On Friday, April 30, a group of residents will ask a judge to reconsider his own earlier ruling, and send a plan to redevelop the Lackawanna Plaza property back to Montclair’s planning board for more testimony.
Pinnacle and Hampshire Cos, who presented the plans throughout 16 Planning Board hearings, sold the Lackawanna property to Montclair resident David Placek in February.
In a prior interview, Placek told Montclair Local he will probably file a new application with the Planning Board — but for now, the approved plan stands.
The existing plans, approved by the planning board in spring of 2019, include 154 housing units, a supermarket and 111,726 square feet of office retail space at the historical site in the Fourth Ward, which has been without a supermarket since the Pathmark at Lackawanna closed in 2015.
The developers were granted relief to create 459 parking spots for the entire site, instead of the 833 parking spaces required by township zoning. To make way for the parking for the supermarket, the plan also includes razing the mall, which since the 1980s has encased the Lackawanna Terminal waiting platforms and original stanchions.
On March 11, Essex County Superior Court Judge Keith E. Lynott dismissed a case filed in April 2019 against the planning board by a group of 200 residents, an advocacy group calling itself A Better Lackawanna and neighboring property owner One Greenwood to remand the plans back to the planning board. The group argued there were procedural problems with the planning board’s approval, saying the public’s input was stifled and that testimony and facts were lacking or not presented at all. The developers joined the suit at their request.
Lynott wrote in his March 11 decision that the board gave all parties and the public a chance to be heard, and that the board reached a decision based in substantial facts and evidence of record. He said it was outside of the court’s authority to reconsider the issues presented by the “complex application” itself.
Lynott also denied a motion to remand the application to the Planning Board for reconsideration.
The group had presented, what they called, a multitude of issues on the “complex application” — including that the Township Council ruled not to allow left turns in and out of the property after the planning board had already approved the plan, and that a council liaison was recused from hearings at the last minute. They presented concerns about county easements, traffic, parking variances, pedestrian access and safety, the size of the supermarket, environmental and historical impacts and limitations on public input.
On April 2, the group filed the motion to reconsider, claiming the court overlooked two key issues.
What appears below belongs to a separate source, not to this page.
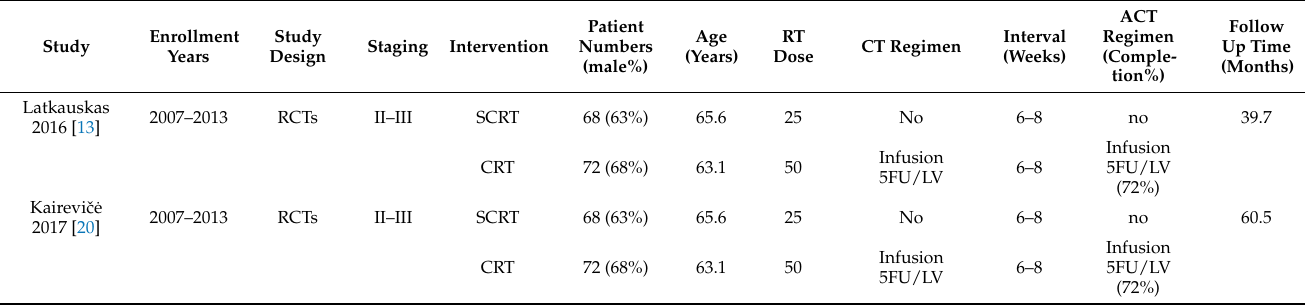
Table 1. Summary of the characteristics of the included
The plaintiffs’ attorney, Jay Rice, argued that the court, when rendering its decision, overlooked a breakdown in the public process, claiming the planning board denied the public more information and an opportunity to question the developers when they announced that Lidl would by the grocer tenant, and that the size of the supermarket would change from a previously expected 47,000 square feet to 29,000 on the night of the vote. He argued that the site plan had essentially changed, and with it the location of the supermarket that would impact deliveries, the number of loading docks, dumpsters and parking — all of which would affect neighboring properties.
Rice also contends that a county easement was not disclosed during the hearings or in the developers’ application, and therefore the application should be deemed incomplete.
Pinnacle and Hampshire’s attorney, Tom Trautner, in his response said that easement was identified in surveys sent to the planning department and board in December 2017. He said due to the easement and the project being located on two county roads — Grove Street and Bloomfield Avenue — the project must garner approval by the county planning board as well.
Placek said that he will now be looking for a new grocer for the former Pathmark and will plan the square footage around that grocer’s needs.
According to township planner Janice Talley, Placek has hired Anne Babineau with Wilentz, Goldman & Spitzer to represent him. Babineau has a long history in redevelopment including an arts-focused redevelopment in in Woodbridge and a master planned community in Verona on the site of the former Essex County Hospital Center.